My feelings were hurt a little when I noticed the nurse wrote in my file that I over exerted myself at my gym class two days before.  I told her that my chest hurt a little then, but that I routinely go to the gym and get my heart rate way up almost every single day.

I had the ECG.  I had the bloodwork and chest x-ray.  I sat for two hours waiting for test results.  I was at the hospital for a total of five hours.

Everything came back looking fine and dandy. 

I know I should be thankful.  I AM thankful.  But part of me is disappointed.  Disappointed because I wasted time sitting there.  Disappointed because I misjudged my body.  Disappointed because this happens EVERY time I think my life is in jeopardy.  Nothing really is.  I mean, I lost 25 lbs very very quickly and as a result I got really sick - mentally and physically.  And my bloodwork did not show a thing.  My gastroscopy, breathing tests, chest x-rays...nothing.  How does this happen?

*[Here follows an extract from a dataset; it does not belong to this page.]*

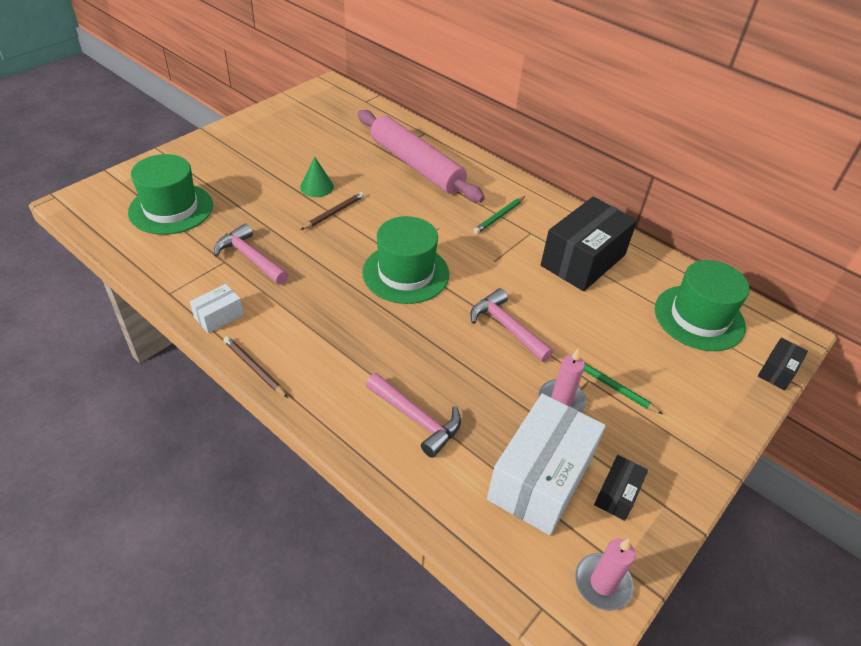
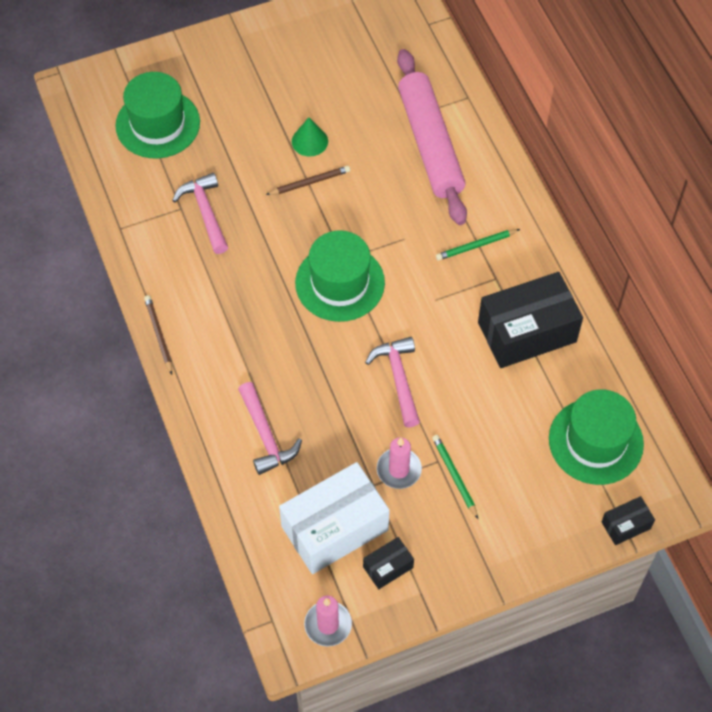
camera: 30 degrees right, 15 degrees up
white box [190,284,244,333] -> none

I am a week and a day past the ER visit and just today my chest pain is finally slowly subsiding.  I've taken this time off working out, and that makes me sad too.  I just don't feel like myself anymore.  Three weeks ago I felt fabulous!  Healthy, energetic, strong and proud of my body and mind and recovery.  Excited about leading a busy and full life again without feeling sick and tired and anxious.  Today not so much.  I just feel...disappointed.

Monday I plan to start back at the gym, and I hope that it will be a new season of health, energy, and strength for me.